Bekaa’ya giderken, o döneme kadarki yaşam izlerini taşıyan hafızam yerindeydi.
Çocuklarımı geride bıraktım;
Evimden ayrıldım; iş alanımı terkettim.
Sosyal yaşamımı geride bıraktım; bir çekim alanından, daha başka bir çekim alanına doğru yol alıyordum.
İlk kez buraya yazıyorum:
Nereye gittiğimizi tahmin ediyor, ne ile karşılaşacağımı hiç mi hiç bilmiyordum.
Daha Bekaa’ya varmadan, gönüllü olarak kaderimi bana konuk olma izni verenlerin vicdanına bıraktım.
Başımı Berelias kentinde bulunan, daha inşaat halindeki bir binanın üst katlarından birinde, etrafında silahların bulunduğu bir yastığa koyarken, o gece ve ertesi sabah olanlardan bihaberdim.
Huzurluydum.
Gözlemek ve anlamak dışında bir görevim yoktu.
Meraklıydım. Ve bu meraklı iç yolculuğu yaparken, eskiye dönük hafızamı kaybetmeden, yani deyim yerindeyse hafızama, yeni bir hafızanın yüklendiğinden bihaber değildim.
Eski isimler yerine, yenileri yazılıyor.
Tanıdığım yeni simalar, eski diyarları terkinin habercisi;
Bana, kendimden yeniden haberdar olan, başka bir "Selim“ kimliği yükleniyordu.
Orada okuduğum: "Hafizasını kaybeden kimliğini, varlığını kaybeder“ cümlesi, Filistinli gerillaların mirası; not ediyorum.
Bekaa’da 1986’de kurulan Mahsum Korkmaz Akademisi’ne vardıktan sonra, manyetik bir yaşam alanındaydım ve bir anda her şey geride kaldı.
Toprak zemindeki yatağa uzandığımda, döşeğin sertliği, yastığın yüksekliği ilgim dışındaydı.
Hafızama, yeniden tanıştığım insan çehreleri yükleniyordu.
Altı yıl Kürdistan’ın o dönemine damga vuran merkezlerinden biri olan Bekaa’nın kapanması için hazırlıklar yapılıyordu.
Gerilla olmak için eğitim görenlerden edindiğim: Zafere doğu gidiş; bu tarihi durağın sona ereceğiyle ilgili hayal kırıklığı, gerçekle karşılaşma meziyeti; yola devam ve kurulacak Kürdistan yüklü duygulardı.

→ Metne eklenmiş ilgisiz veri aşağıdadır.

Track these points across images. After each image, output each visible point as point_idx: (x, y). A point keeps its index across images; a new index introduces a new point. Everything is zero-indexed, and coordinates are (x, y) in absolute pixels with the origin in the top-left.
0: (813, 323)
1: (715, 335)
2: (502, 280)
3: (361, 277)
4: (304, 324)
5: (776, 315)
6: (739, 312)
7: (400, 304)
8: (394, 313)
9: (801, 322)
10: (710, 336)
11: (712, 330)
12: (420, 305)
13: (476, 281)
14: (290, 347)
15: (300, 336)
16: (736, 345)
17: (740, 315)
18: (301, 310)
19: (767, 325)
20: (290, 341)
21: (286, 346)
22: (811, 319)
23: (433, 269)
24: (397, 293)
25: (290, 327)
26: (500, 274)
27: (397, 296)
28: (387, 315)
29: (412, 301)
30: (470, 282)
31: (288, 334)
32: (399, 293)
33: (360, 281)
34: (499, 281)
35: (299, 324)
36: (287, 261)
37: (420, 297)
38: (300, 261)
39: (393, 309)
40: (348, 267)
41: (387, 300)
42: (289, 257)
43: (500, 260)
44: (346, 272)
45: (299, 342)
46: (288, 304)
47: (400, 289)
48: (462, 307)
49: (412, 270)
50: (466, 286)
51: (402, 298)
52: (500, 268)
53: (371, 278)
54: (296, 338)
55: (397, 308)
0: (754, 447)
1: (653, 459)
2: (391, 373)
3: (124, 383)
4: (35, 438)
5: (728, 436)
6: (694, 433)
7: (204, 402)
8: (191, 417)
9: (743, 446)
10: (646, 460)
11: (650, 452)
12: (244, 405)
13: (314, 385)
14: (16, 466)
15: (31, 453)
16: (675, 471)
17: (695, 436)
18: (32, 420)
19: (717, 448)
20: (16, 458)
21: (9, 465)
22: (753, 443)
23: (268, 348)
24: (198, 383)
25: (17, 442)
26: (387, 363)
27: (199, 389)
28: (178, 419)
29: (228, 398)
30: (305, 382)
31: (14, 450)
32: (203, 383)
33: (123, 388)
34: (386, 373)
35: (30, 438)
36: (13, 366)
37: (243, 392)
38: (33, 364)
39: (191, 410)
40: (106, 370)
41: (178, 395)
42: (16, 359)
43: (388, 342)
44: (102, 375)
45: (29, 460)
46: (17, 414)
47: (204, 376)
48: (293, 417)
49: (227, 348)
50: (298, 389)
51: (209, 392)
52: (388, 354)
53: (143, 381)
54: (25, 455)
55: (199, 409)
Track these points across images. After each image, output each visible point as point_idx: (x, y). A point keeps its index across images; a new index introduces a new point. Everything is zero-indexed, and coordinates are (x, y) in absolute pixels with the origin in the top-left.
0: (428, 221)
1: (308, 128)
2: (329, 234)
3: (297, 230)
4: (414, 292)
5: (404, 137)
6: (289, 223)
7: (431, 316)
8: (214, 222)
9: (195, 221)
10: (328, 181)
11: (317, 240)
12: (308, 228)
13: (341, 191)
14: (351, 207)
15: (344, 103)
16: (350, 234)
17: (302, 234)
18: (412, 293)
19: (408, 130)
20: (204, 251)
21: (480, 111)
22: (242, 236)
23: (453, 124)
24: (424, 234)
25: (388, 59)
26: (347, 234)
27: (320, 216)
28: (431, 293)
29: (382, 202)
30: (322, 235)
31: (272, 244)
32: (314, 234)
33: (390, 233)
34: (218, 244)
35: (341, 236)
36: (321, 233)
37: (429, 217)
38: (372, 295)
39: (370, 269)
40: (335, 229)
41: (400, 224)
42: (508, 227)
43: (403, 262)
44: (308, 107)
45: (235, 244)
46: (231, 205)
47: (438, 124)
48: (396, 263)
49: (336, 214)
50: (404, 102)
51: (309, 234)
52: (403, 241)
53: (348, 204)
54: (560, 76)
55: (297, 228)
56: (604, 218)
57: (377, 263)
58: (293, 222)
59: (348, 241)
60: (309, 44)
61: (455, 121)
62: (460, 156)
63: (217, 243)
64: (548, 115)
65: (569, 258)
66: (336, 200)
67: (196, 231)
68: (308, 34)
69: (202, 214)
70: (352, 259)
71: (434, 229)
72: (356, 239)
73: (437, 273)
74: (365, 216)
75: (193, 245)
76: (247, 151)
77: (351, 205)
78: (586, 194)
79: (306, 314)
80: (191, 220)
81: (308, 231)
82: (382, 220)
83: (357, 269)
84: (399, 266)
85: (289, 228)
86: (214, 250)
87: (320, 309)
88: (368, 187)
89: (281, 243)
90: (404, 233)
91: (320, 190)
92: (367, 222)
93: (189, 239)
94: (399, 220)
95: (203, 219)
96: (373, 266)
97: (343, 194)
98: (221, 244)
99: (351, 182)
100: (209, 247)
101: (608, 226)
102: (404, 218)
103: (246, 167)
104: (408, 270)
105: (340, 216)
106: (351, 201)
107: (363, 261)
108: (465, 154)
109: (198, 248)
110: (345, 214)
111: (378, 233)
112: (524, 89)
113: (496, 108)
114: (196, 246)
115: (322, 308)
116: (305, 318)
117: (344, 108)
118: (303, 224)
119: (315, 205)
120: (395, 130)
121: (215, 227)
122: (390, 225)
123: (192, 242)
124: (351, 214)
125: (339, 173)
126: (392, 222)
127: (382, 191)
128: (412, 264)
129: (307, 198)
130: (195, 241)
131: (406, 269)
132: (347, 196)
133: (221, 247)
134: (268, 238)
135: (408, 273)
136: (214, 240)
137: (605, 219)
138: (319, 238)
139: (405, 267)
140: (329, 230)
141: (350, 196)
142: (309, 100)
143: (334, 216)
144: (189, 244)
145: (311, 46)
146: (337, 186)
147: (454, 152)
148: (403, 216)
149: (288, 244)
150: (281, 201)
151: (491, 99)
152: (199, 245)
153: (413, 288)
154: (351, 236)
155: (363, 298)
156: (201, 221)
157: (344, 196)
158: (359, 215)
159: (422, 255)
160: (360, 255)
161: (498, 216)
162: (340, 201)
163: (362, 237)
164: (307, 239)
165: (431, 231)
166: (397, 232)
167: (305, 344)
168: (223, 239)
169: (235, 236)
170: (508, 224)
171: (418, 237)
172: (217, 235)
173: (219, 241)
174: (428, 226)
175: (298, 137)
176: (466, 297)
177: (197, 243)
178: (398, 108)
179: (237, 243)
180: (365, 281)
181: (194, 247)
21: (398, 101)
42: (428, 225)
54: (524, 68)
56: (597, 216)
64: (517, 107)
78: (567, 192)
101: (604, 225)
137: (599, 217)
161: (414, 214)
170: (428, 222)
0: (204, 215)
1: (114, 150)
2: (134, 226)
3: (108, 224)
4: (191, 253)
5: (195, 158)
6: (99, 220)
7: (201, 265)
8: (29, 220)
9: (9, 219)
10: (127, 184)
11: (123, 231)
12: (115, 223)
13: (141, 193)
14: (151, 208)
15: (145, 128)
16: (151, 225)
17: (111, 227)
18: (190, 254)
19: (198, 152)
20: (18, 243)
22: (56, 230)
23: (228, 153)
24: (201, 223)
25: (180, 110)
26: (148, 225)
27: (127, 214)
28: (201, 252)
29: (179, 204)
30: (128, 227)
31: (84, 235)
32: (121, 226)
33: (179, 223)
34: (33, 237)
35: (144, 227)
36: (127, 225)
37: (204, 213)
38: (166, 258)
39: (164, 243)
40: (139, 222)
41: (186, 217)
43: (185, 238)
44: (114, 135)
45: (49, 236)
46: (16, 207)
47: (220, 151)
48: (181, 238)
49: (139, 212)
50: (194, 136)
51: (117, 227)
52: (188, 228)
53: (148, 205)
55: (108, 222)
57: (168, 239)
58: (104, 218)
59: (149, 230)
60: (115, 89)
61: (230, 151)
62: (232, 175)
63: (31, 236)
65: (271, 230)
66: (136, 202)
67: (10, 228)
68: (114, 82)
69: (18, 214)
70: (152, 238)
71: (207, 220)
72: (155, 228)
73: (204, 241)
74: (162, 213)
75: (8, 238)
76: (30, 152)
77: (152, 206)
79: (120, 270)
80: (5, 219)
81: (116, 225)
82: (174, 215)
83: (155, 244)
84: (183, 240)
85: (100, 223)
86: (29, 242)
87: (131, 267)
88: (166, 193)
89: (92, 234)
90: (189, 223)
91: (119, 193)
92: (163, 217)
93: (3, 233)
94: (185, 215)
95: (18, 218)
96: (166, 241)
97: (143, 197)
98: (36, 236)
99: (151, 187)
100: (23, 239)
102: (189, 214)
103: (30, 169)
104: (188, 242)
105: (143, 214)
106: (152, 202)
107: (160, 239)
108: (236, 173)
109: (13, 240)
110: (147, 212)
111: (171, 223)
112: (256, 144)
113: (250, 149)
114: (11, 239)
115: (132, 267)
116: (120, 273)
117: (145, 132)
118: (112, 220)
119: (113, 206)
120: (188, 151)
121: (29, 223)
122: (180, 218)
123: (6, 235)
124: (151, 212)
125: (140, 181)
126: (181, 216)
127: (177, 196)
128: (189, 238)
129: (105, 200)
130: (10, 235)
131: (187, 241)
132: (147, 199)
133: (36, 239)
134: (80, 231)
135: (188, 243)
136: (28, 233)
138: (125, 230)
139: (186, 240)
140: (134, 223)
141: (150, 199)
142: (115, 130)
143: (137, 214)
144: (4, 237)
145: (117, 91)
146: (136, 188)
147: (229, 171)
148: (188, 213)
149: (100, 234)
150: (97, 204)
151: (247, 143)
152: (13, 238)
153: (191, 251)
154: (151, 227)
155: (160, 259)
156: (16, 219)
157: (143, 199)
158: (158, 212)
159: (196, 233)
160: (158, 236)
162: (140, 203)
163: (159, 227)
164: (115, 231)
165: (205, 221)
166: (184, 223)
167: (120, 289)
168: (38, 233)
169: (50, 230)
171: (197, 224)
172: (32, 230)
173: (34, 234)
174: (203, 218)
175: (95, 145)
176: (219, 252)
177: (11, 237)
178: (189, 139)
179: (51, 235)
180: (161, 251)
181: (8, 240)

Ve Bekaa’nın kapanması törenlerinin hazırlık günlerinden biri olan 21 Eylül sabahı. Bir gün önce Musa Anter’in JİTEM tarafından öldürüldüğü haberi Bekaa’yı sarstı.
Bekaa’daki anfide değil, oradaki yapılardan birinde, Öcalan’ın Musa Anter anısına yaptığı konuşmayı izledim.
Konuşmaya başlamadan önce, üzüntü, keder izledim. Konuşmaya başladıktan sonra, Öcalan’ın Musa Anter’in yaşamının tanığı olan, onun neredeyse her gününü izleyen bir yol arkadaşı gibi konuştuğuna şahit oldum. Bu kadar detay bilgiyi, bu kadar kısa sürede nereden edindiğine şaşırmıştım.
"Ve cellat uyandı yatağında bir gece. Tanrım dedi, bu ne zor bilmece. Öldükçe çoğalıyor adamlar, ben tükenmekteyim öldürdükçe“ diyen Musa Anter’in idealleri için mücadeleye devam edeceklerine dair sözlerini kararlı söylemişti. Kızgın değil, olacağını beklediğinin bilincinde ve daha da olacakları bilen vakur bir sesin sahibini dinliyordum.
Kendinden emin ve tarihten sorumlu bir portreyi izliyordum.
Bu nostaljik anının ustası Musa Anter sağ olsaydı, o adama şunu söylerdi: "Oğlum Recep, Eğer benim Anadilim senin devletinin temellerini sarsıyorsa, demek ki devletini benim arsama yapmışsın“.
Musa Anter söylemiş, ben tersine tercüme ediyorum: Kürtler’in doğduğu kentlere kurşun yağmaya devam ederse, Türk’ten yurttaş olmaz, Kürdistan da Kürtsüz olmaz; Rojava da senin "Waterloo yenilgin“ olur.